Historian: Netanyahu right on Hitler, wrong on Mufti

Hebrew Univeristy academic says Hitler didn't originally seek to kill Jews; Muslim scholar says blaming Holocaust on Palestinians will only create further divides.

Historian: Netanyahu right on Hitler, wrong on Mufti‏
A new academic study supports Prime Minister Benjamin Netanyahu's recent inflammatory statement that Adolf Hitler changed his plan in December 1941, from expelling the Jews of Europe to annihilating them, following a meeting with the Palestinian Arab leader at the time, Jerusalem Mufti Haj Amin al-Husseini. While the timescale coincides with the infamous meeting between Hitler and the Grand Mufti of Jerusalem, the researcher behind this Hebrew University post-doctorate study-- Priests Publishing founder Dr. Yehuda Cohen-- denies the prime minister's claim that the latter was the driving force behind the Final Solution.  
"The academic research found that Hitler did plan to deport the whole of European Jewry and this plan was on up until December 1941, and not --as is known by the general public-- that this was his original scheme from 1939," says Gideon Cohen, CEO of Priests Publishing which has published a ten-volume series named A Post- or Super-Nationality in The European Union.
“In actuality, Hitler did change his plan from total expulsion to total annihilation of Europe's Jews.

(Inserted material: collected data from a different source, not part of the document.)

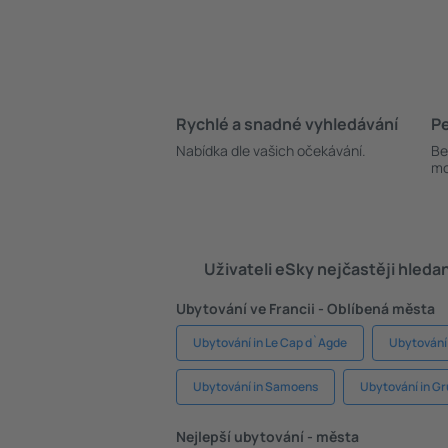
Rychlé a snadné vyhledávání
Pe
Nabídka dle vašich očekávání.
Be
mo
Uživateli eSky nejčastěji hleda
Ubytování ve Francii - Oblíbená města
Ubytování in Le Cap d`Agde
Ubytování 
Ubytování in Samoens
Ubytování in Gr
Nejlepší ubytování - města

This decision was made by Hitler and was motivated by inner German motivations and not by the Mufti's speaking to him and convincing him  - which is not a certain historical fact,” Cohen stresses. "But even if the Mufti did try to convince Hitler to change his plan, the change of Hitler's plan was made by Hitler and from German inner motivations and not any outside elements.” Cohen notes that one of Hitler's main motivations was making Germany and all of occupied Europe judenrein (free of Jews). 
Netanyahu’s claim that the Mufti was behind the Final Solution sparked uproar among both Jews and Muslims alike. Dr. Mehnaz M. Afridi,  a Muslim Pakistani-born religious studies professor at Manhattan College in New York -- who also serves as the college's Director of the Holocaust, Genocide and Interfaith Education Center -- tells The Jerusalem Post she was “astonished” by Netanyahu’s comments. “Netanyahu’s comment that the Mufti was the instigator of the murder of Jews was historically inaccurate,” she states.  Dr. Afridi is also a member of the ethics and religion committee of the United States Holocaust Memorial Museum in Washington. “I was surprised that this came out at this tense time, and it is going to make my work harder to raise awareness of the Holocaust and of anti-Semitism,” she says in reference to the current wave of terror in Israel and the West Bank. She says that blaming the Palestinians for the Holocaust makes it “very challenging for those of us who do want peace and who are doing the fact checking and who are working to bring people together.”
Dr. Afridi doesn’t deny that the Mufti bore anti-Semitic feelings or that he was upset with the Jewish migration to Palestine. “But I also want to say that the Nazi party was really strong in creating propaganda, and it created a mosque and Islamic center in Berlin and really worked at having the Arabs align with them because they didn’t have allies and neither did the Arabs - so the history is very complicated.” She also states that the photo of the Mufti and Hitler was taken after the Final Solution began, and adds that the Mufti wanted another meeting with Hitler but the latter denied his request because he didn’t see him as an important figure.
“I’m not denying the anti-Semitism and resentment at the time of Muslims against Jews,” she emphasizes, but adds that Netanyahu’s comments have upset her on behalf of both Muslims and Jews. “This was a very advanced systematic murder and to put it on the Palestinians is very problematic, and this will just divide the people - which is not what we need right now.”